___ 阅读节选
Redis源码解析:12AOF持久化

         除了RDB持久化功能之外,Redis还提供了AOF(AppendOnly File)持久化功能。与RDB持久化通过保存数据库中的键值对来记录数据库状态不同,AOF持久化是通过保存Redis服务器所执行的写命令来记录数据库状态的。与RDB持久化相比,AOF持久化可能丢失的数据更少,但是AOF持久化可能会降低Redis的性能。

         写人AOF文件的所有命令都是以Redis的统一请求协议格式保存的。

 

         在表示Redis服务器的结构体redisServer中,有关AOF的成员如下:

struct redisServer {
    ...
    /* AOF persistence */
    int aof_state;                  /* REDIS_AOF_(ON|OFF|WAIT_REWRITE) */
    int aof_fsync;                  /* Kind of fsync() policy */
    char *aof_filename;             /* Name of the AOF file */
    ...
______
___ 练习数据
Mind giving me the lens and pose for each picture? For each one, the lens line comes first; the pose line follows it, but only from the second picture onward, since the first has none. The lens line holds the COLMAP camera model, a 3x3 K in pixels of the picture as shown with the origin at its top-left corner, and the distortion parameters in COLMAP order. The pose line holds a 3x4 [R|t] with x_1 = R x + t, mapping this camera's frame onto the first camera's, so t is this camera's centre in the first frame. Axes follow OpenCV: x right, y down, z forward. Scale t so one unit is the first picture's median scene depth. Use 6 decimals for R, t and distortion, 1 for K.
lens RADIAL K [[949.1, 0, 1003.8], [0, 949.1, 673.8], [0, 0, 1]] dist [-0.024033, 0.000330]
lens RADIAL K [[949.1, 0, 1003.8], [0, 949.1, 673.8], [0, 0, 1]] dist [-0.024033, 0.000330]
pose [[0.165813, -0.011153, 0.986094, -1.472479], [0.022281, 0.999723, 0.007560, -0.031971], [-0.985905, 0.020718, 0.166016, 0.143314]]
______
=== 待办任务 ===
1. 根据关于Redis AOF持久化的这段文字,判断下列说法是否与其相符:(a) AOF持久化通过保存数据库中的键值对来记录数据库状态;(b) 与RDB持久化相比,AOF持久化可能丢失的数据更少;(c) AOF文件中的命令以Redis的统一请求协议格式保存。每条回答"是"或"否",并原样引用起决定作用的原文。
2. 请从关于Redis AOF持久化的这段文字停下的地方接着往下写。

=== 任务答案 ===
1.
(a) 否。"AOF持久化是通过保存Redis服务器所执行的写命令来记录数据库状态的"
(b) 是。"与RDB持久化相比,AOF持久化可能丢失的数据更少"
(c) 是。"都是以Redis的统一请求协议格式保存的"

2.
    pid_t aof_child_pid;            /* PID if rewriting process */
    list *aof_rewrite_buf_blocks;   /* Hold changes during an AOF rewrite. */
    sds aof_buf;      /* AOF buffer, written before entering the event loop */
    int aof_fd;       /* File descriptor of currently selected AOF file */
    ...
    /* AOF pipes used to communicate between parent and child during rewrite. */
    int aof_pipe_write_data_to_child;
    int aof_pipe_read_data_from_parent;
    int aof_pipe_write_ack_to_parent;
    int aof_pipe_read_ack_from_child;
    int aof_pipe_write_ack_to_child;
    int aof_pipe_read_ack_from_parent;
    int aof_stop_sending_diff;     /* If true stop sending accumulated diffs
                                      to child process. */
    sds aof_child_diff;             /* AOF diff accumulator child side. */
    ...
};

 

一:AOF持久化

         AOF持久化功能的实现可以分为命令追加、文件写人、文件同步(sync)三个步骤。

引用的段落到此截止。